▸ **ASSIGNED TASK**
Among the records below, find each line containing the word "none" and copy it.

▸ **MATERIAL PROVIDED**
########

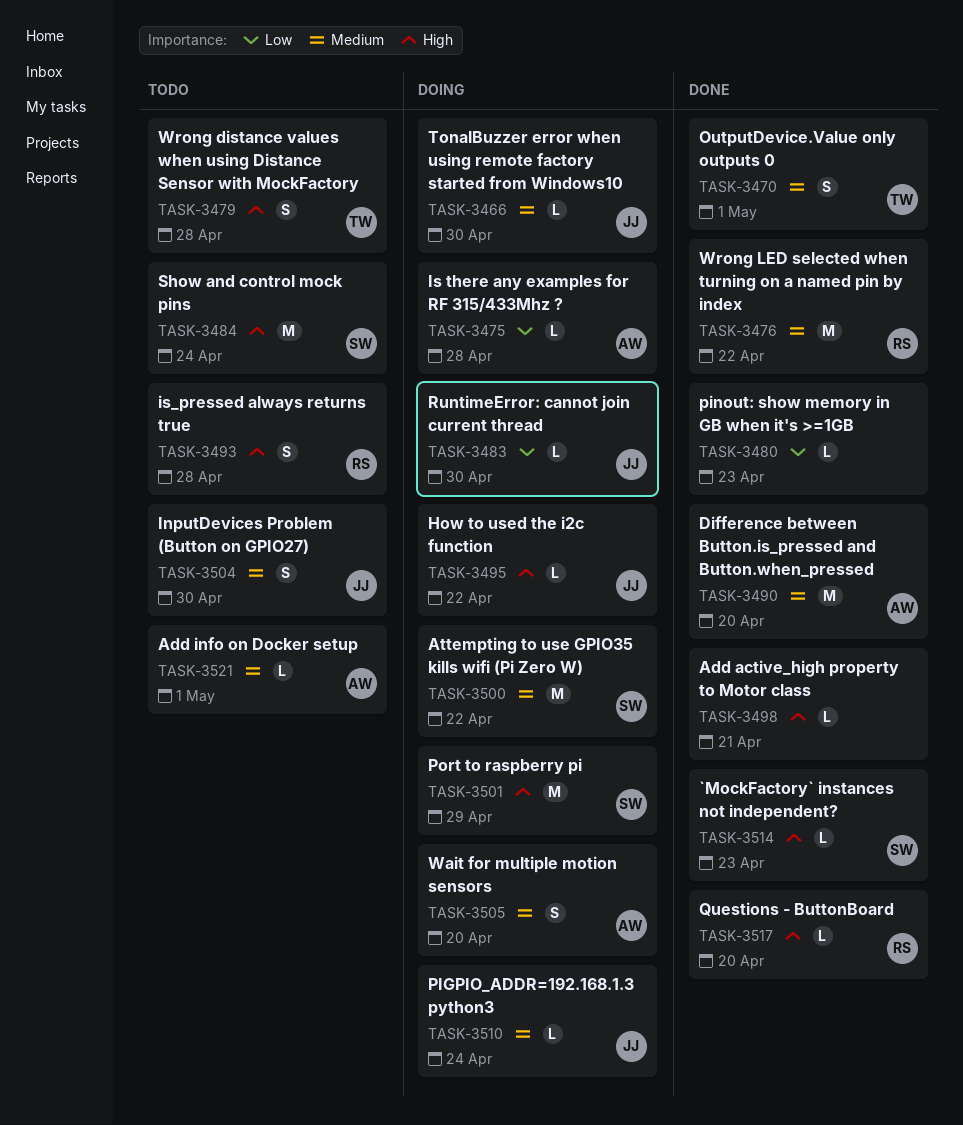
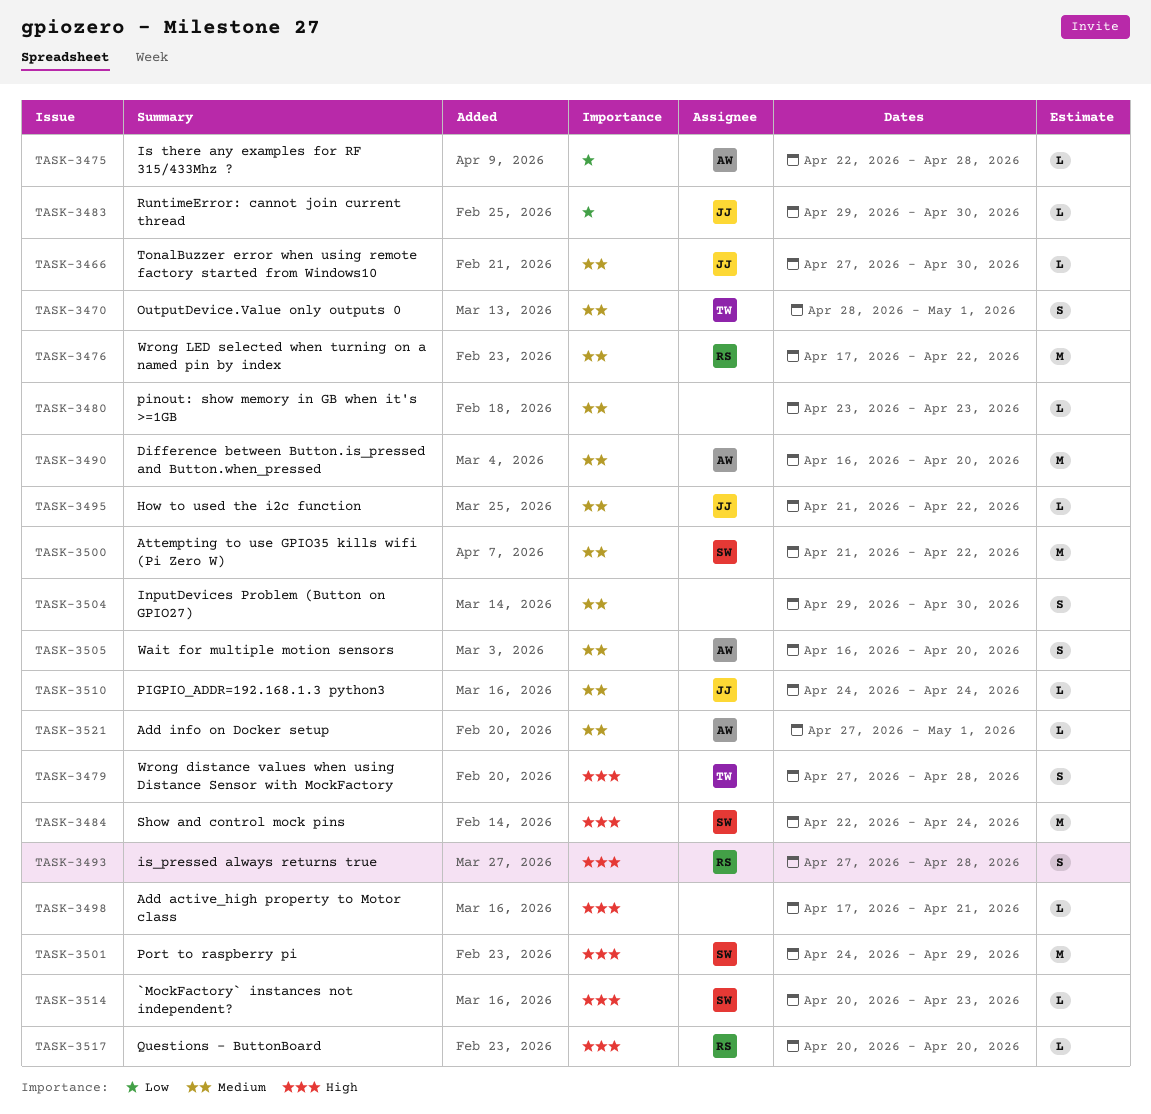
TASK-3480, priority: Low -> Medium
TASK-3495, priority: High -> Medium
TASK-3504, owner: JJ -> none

########

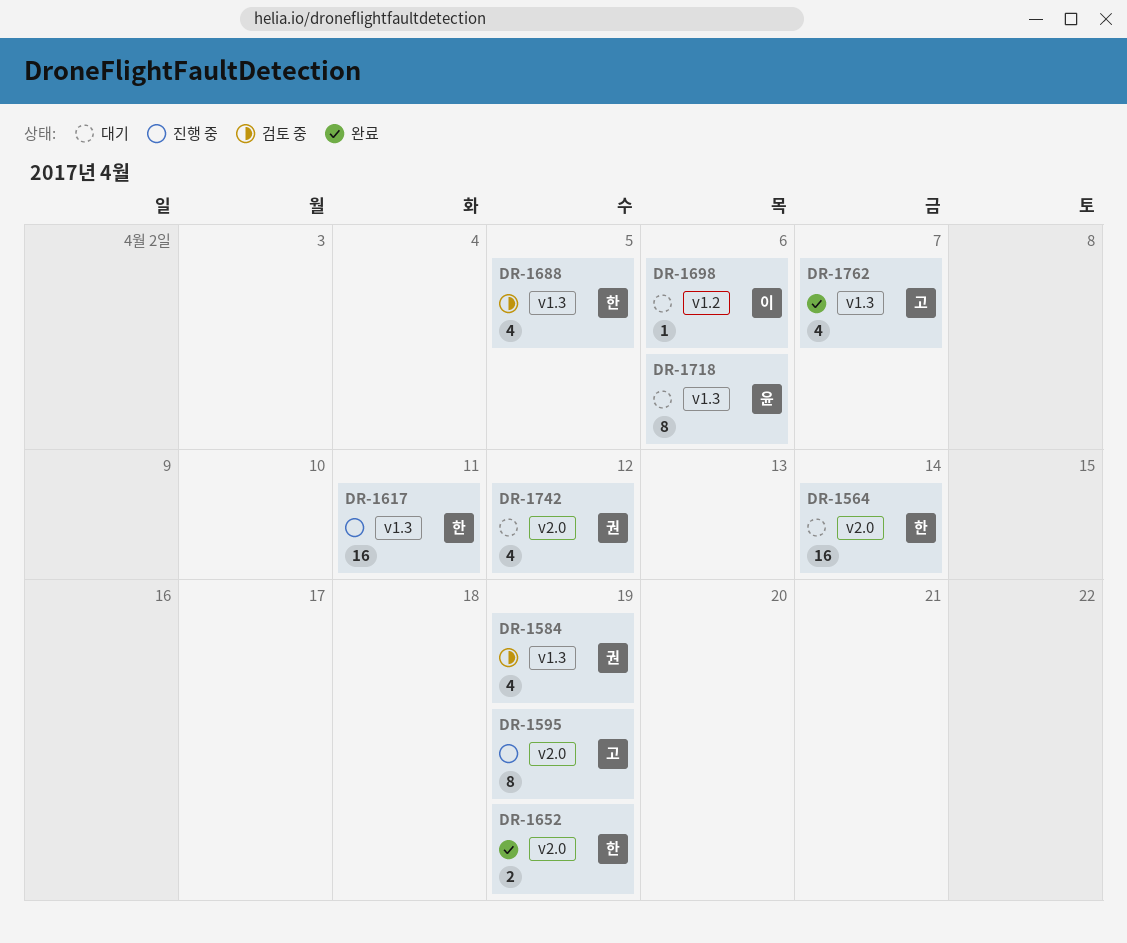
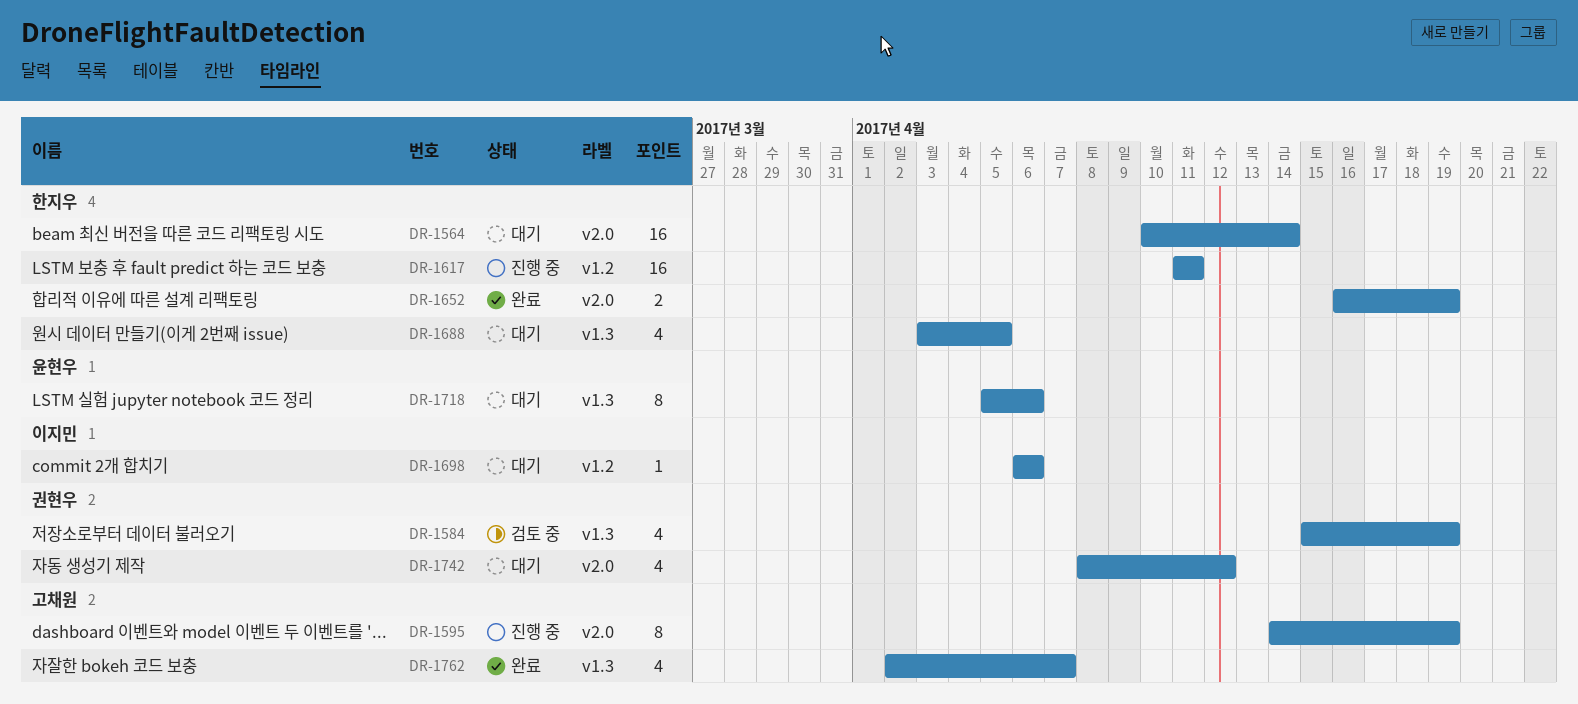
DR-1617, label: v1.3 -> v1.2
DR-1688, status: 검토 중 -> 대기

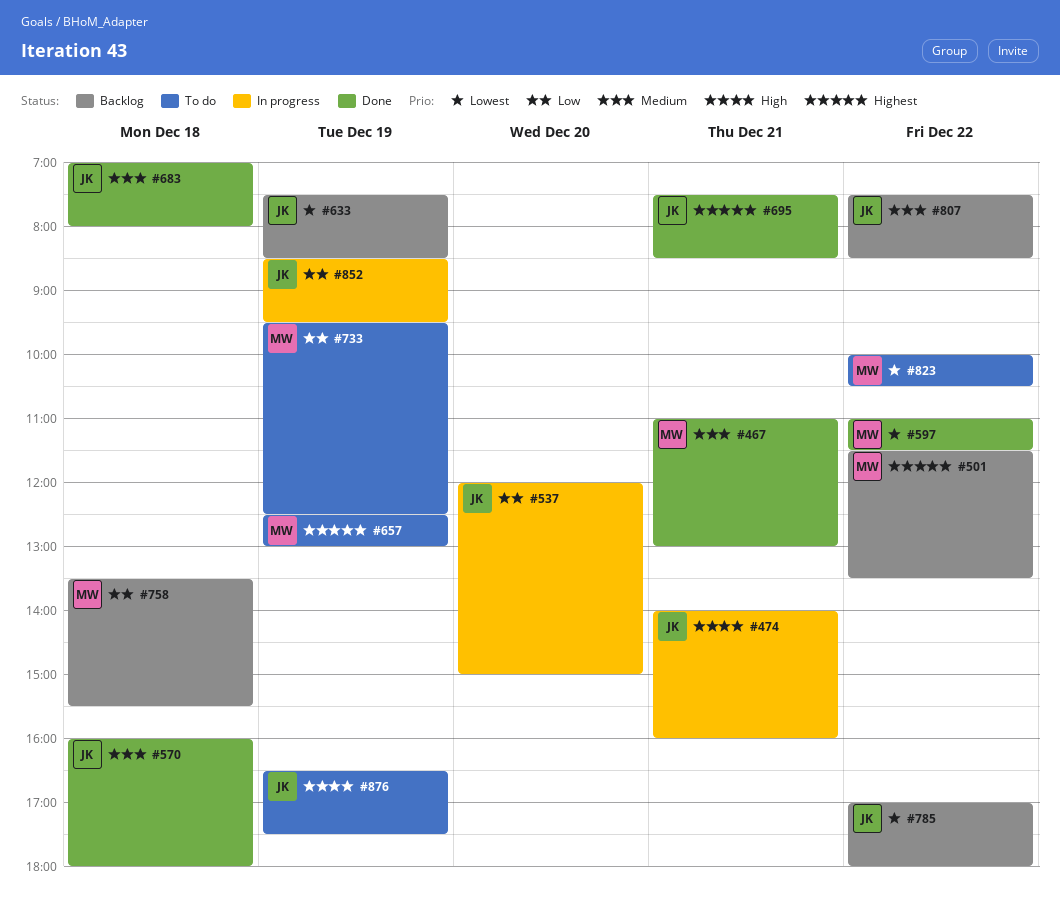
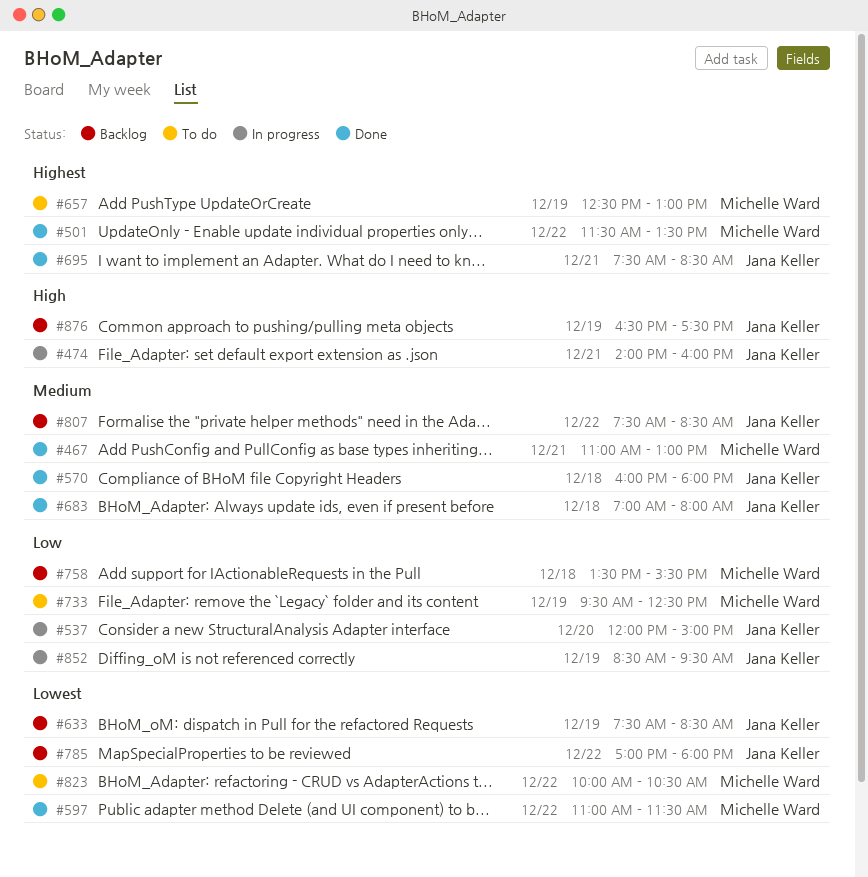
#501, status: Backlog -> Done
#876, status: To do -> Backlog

########

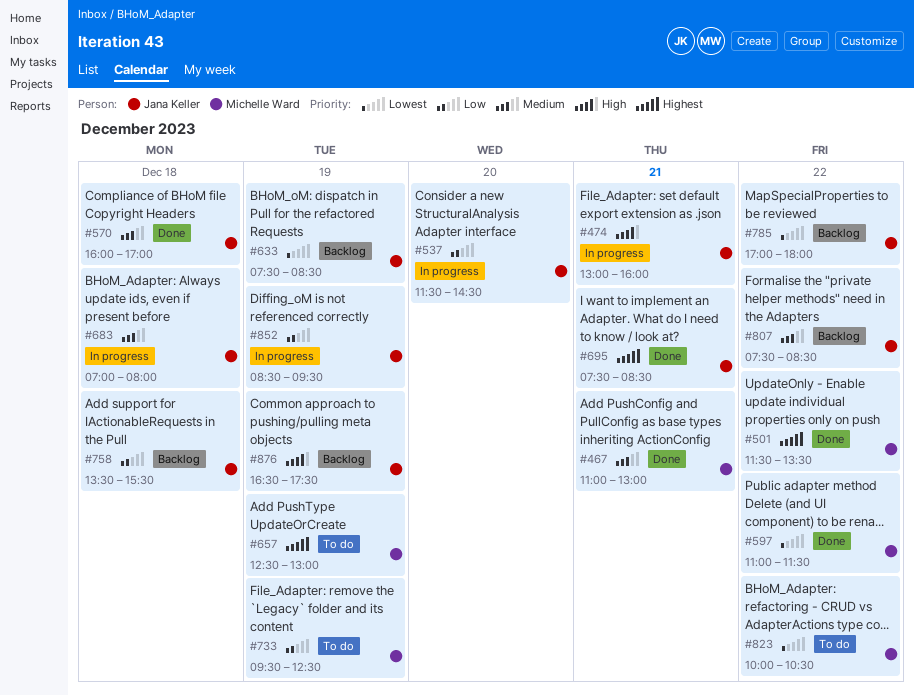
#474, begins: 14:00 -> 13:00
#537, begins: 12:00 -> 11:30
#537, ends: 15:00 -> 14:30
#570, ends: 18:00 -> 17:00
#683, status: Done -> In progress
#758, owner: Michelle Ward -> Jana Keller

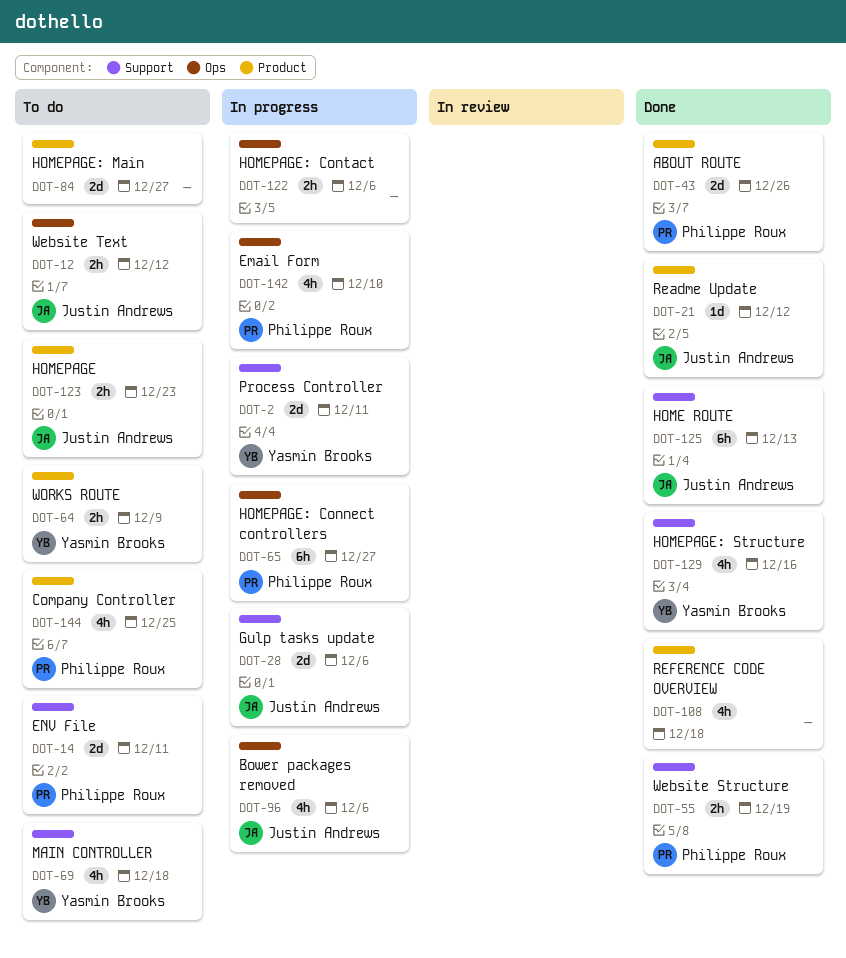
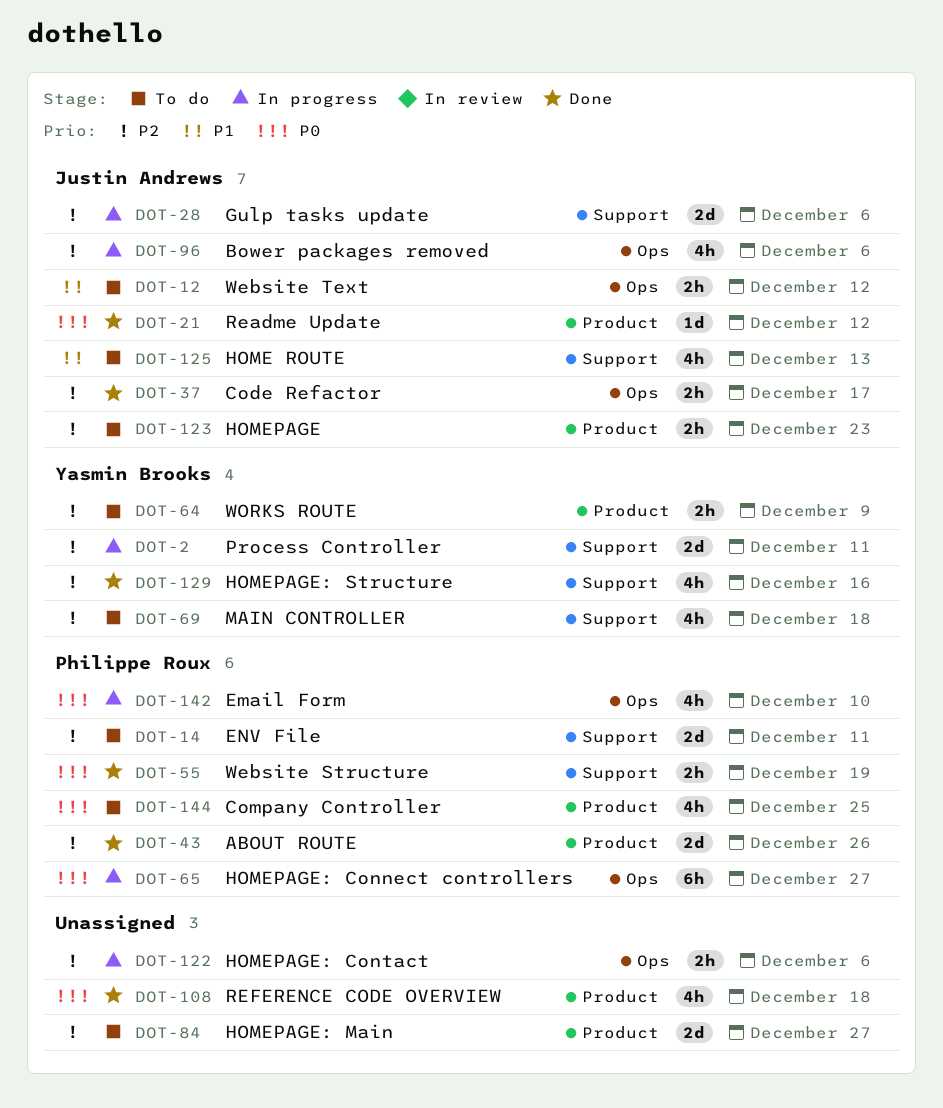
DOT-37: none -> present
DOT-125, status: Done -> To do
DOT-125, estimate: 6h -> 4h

########

▸ **ANSWER SECTION**
TASK-3504, owner: JJ -> none
DOT-37: none -> present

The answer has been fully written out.